The handset comes with a single-core 600 MHz processor, which seems slow on paper, but HTC have done an excellent job of getting the most out of this unit, probably due to the fact it’s buddied up with 512MB of processing memory, which makes for a smooth experience.
Thanks to HTC’s partnership with a certain designer headphone giant, the handset comes equipped with Beats Audio too, which many swear by. Personally I have never been a big fan of the bass-heavy earphones, but many fellow Agents will use little else, so again it’s down to personal preference and adds another unique selling point for this budget device to help it stand out.

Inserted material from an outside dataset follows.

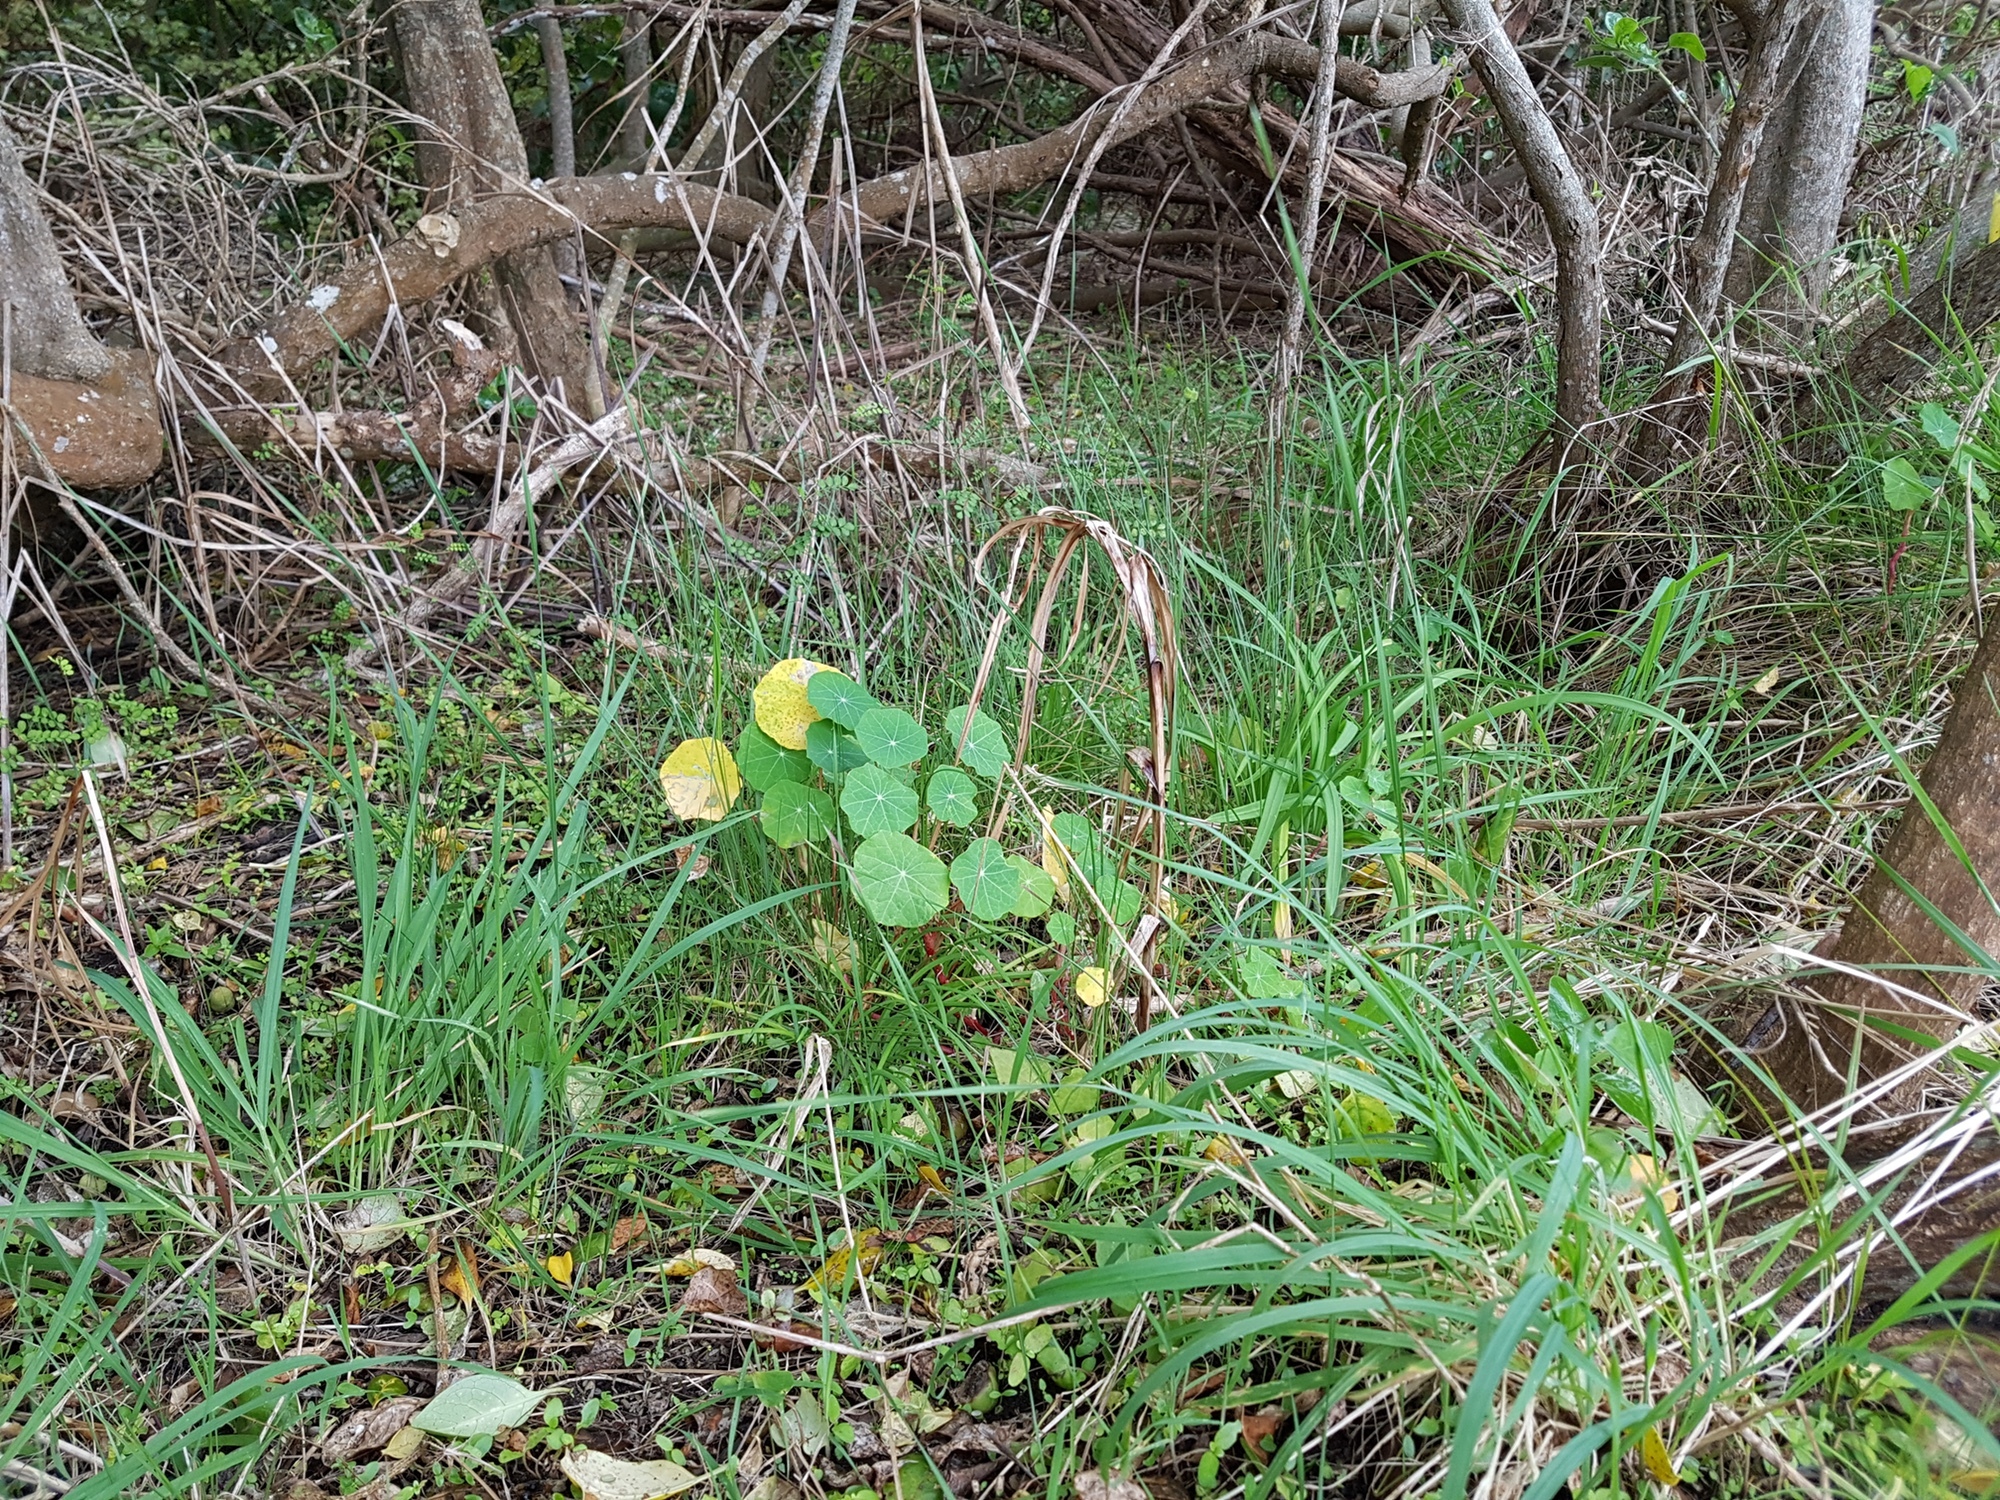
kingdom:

Unfortunately to get the handset down to this price, no doubt some savings had to be made and the first casualty is the front facing camera, which is absent. I can honestly say I think I may have used my iPhone’s front facing camera twice in two years, but if you take a lot of self portraits or enjoy video chats this may be a problem. The rear-facing 5MP camera is fairly standard on units around this price point. In some tests we ran on the unit it held up pretty well in good lighting conditions, but the lack of a flash of any type will make low-light snapshots challenging. The quality of the images was adequate for quick snaps but it isn’t going to replace even a mid-range point and shoot camera when it comes to taking quality photos.
HTC Desire C software
The HTC Desire C runs Android 4.0 Ice Cream Sandwich, with HTC’s highly acclaimed Sense 4.0 user interface. In normal human terms that means HTC have taken Google’s already slick operating system and overlaid their own interface, bringing a host of HTC-only features to the device.

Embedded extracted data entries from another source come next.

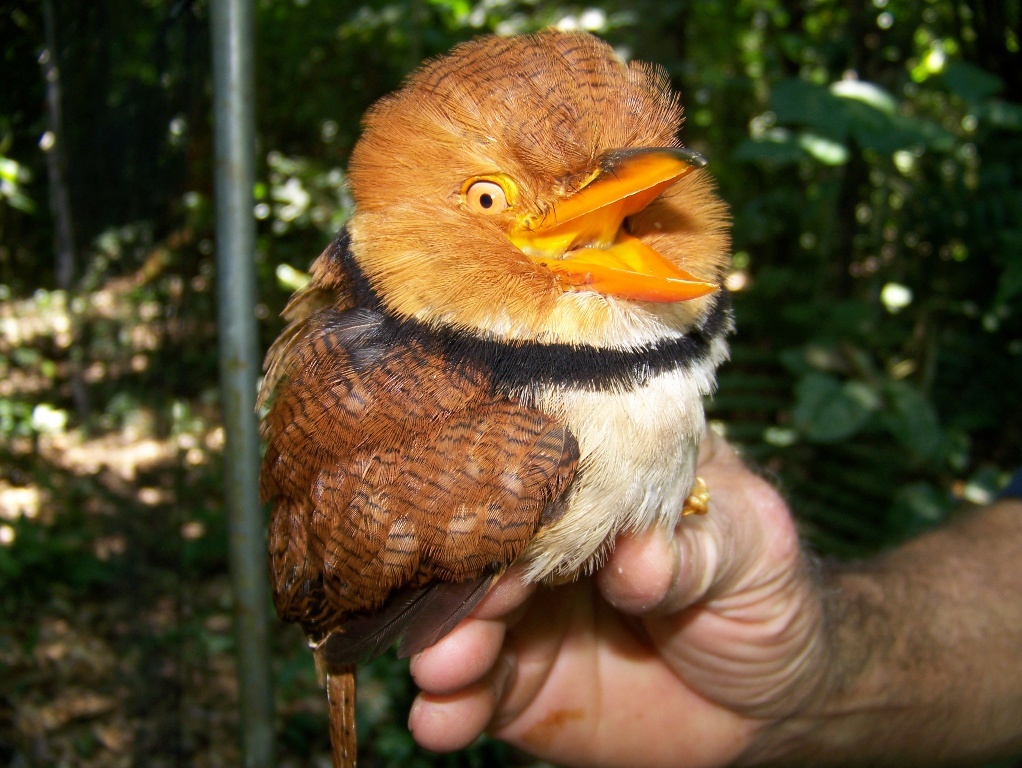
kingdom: Animalia
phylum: Chordata
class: Aves
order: Piciformes
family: Bucconidae
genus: Bucco
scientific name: Bucco capensis
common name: Collared puffbird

HTC Sense is aptly named, and generally does bring a lot of good, common sense features to the handset. The ability to customise your lock screen with the apps you like to launch frequently and quickly is a nice touch that has been present for a while, and their bright, clear homescreen widgets are generally regarded as some of the best available. The whole system has been optimised to run on the lower spec hardware too, meaning that the general user experience is a really good one, whether you're scrolling smoothly through pages of apps or playing around with the plethora of social networking widgets available, including the excellent HTC-only Friend Stream app.
The handset handles all the things you would expect a modern smartphone to cope with, such as web-browsing, email and multimedia, with relative ease and speed. When testing the handset with a range of games, including Angry Birds and the 3D version of Solitaire that my girlfriend is addicted to, I found that the Desire C performed very well. You would not criticise a handset at this price point for below par gaming performance, but both loading times and responsiveness in this department were excellent.
Agent verdict on the HTC Desire C
The HTC desire C has impressed everyone that we’ve shown the handset to. The small form factor is a bonus and in a world of giant screens with big price tags in tow and it’s good to see options available for customers who want something truly pocket-sized.
The first thing you’ll notice with the Desire C is the build quality for a handset at this price point; it’s excellent, and the Desire C will no doubt prove to be a long-lasting, durable smartphone in the fullness of time. This level of finish, coupled with a really good software experience, makes the Desire C a really compelling choice for first time smartphone buyers.
The camera is a bit of an anti-climax, but cost savings have to be made somewhere to get a phone of this quality to this price point and if you can look past its one shortcoming (which isn’t that major) you and the HTC desire C should have a very happy time together.